- **Obiettivo della prova**
Trascrivi parola per parola dal brano proposto il passo che parte dalle parole "DI GIOVANNI BIRINDELLI" e si chiude dopo "Liberalism, p. 19).".

- **Brano proposto**
________________

In Anti & Politica, Economia

DI GIOVANNI BIRINDELLI

“Per il liberale, lo stato è una necessità assoluta, in quanto gli spettano i compiti più importanti” (Ludwig von Mises, Liberalism, p. 19).

Mises non spiega perché quei “compiti più importanti” (come ad esempio la difesa della proprietà privata) non possano essere svolti dal libero mercato (lo stesso libero mercato che ci fornisce il cibo di cui abbiamo bisogno per nutrirci). E questo per un economista del suo calibro (che in più aveva sicuramente letto Gustave de Molinari) è sorprendente.

Mises definisce “anarchici” coloro che sono contrari alla coercizione statale perché ritengono che le persone, in assenza di stato, si asterrebbero dal violare la proprietà privata (tesi che giustamente egli definisce assurda). Egli non prende nemmeno in considerazione l’anarchismo scientifico, che sostiene esattamente l’opposto: con o senza stato, alcune persone aggrediranno sempre altre persone; tuttavia la scienza economica dimostra in modo oggettivo che il modo più efficace per impedire questo è affidare al mercato (invece che allo stato) l’uso della coercizione nei loro confronti. E la scienza della libertà dimostra in modo altrettanto oggettivo che il ricorso al mercato è il solo modo legittimo per farlo (cioè è l’unico modo che non comporta una violazione del principio di non aggressione, che a sua volta è l’unica regola di comportamento finora scoperta che non viola il principio di uguaglianza davanti alla legge – p. es. attraverso la disuguaglianza legale).

Nel capitolo di Liberalism dedicato alla libertà, Mises ne parla ma non la definisce: non dice cos’è. Egli semplicemente non sembra avere un’idea, tanto meno una scientifica, di cosa sia la libertà, altrimenti non baserebbe il suo “liberalismo” sull’utilitarismo (“esiste un solo argomento contro la schiavitù che può imporsi e si è imposto su tutti gli altri: il lavoro di una persona libera è incomparabilmente più produttivo del lavoro di uno schiavo”, p. 4).

________________

- **Righe fornite**

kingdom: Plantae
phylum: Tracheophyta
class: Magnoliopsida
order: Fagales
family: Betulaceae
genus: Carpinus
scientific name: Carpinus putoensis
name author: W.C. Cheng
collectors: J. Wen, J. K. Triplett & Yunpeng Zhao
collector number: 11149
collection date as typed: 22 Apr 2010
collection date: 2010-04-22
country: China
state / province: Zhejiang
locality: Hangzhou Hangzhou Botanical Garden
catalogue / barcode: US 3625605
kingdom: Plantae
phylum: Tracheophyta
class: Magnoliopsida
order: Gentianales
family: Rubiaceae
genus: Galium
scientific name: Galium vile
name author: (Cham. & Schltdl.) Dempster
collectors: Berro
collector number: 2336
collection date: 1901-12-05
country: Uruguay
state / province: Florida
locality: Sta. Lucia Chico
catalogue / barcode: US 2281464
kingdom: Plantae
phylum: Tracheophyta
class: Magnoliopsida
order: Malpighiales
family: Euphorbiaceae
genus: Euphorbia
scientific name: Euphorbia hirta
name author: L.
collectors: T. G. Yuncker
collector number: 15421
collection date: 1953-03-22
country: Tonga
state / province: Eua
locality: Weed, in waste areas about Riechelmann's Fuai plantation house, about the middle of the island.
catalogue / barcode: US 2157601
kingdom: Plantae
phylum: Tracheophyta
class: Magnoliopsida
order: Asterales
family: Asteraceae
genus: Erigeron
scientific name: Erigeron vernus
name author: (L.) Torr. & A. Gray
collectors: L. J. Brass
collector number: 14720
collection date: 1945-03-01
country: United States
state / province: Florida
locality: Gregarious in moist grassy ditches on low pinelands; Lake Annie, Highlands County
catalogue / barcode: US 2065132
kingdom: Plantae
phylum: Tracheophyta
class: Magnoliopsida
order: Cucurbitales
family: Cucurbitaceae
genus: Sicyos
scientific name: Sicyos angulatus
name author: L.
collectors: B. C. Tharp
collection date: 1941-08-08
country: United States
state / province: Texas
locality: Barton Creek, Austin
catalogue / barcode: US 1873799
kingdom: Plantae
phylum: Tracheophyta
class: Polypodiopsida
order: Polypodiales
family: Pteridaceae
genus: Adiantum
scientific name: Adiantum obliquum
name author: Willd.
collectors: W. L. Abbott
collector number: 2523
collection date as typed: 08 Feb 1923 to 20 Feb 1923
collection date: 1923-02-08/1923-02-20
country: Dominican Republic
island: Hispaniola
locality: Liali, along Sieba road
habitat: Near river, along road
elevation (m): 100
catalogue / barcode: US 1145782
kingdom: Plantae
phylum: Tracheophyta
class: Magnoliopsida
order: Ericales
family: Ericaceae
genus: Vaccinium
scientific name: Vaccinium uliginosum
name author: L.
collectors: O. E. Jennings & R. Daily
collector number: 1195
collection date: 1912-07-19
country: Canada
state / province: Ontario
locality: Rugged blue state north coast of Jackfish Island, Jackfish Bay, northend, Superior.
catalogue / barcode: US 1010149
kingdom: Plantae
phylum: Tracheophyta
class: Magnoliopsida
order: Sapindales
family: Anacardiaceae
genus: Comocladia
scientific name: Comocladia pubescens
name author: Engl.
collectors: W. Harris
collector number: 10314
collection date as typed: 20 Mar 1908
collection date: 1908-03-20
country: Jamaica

________________

- **Soluzione**
DI GIOVANNI BIRINDELLI

“Per il liberale, lo stato è una necessità assoluta, in quanto gli spettano i compiti più importanti” (Ludwig von Mises, Liberalism, p. 19).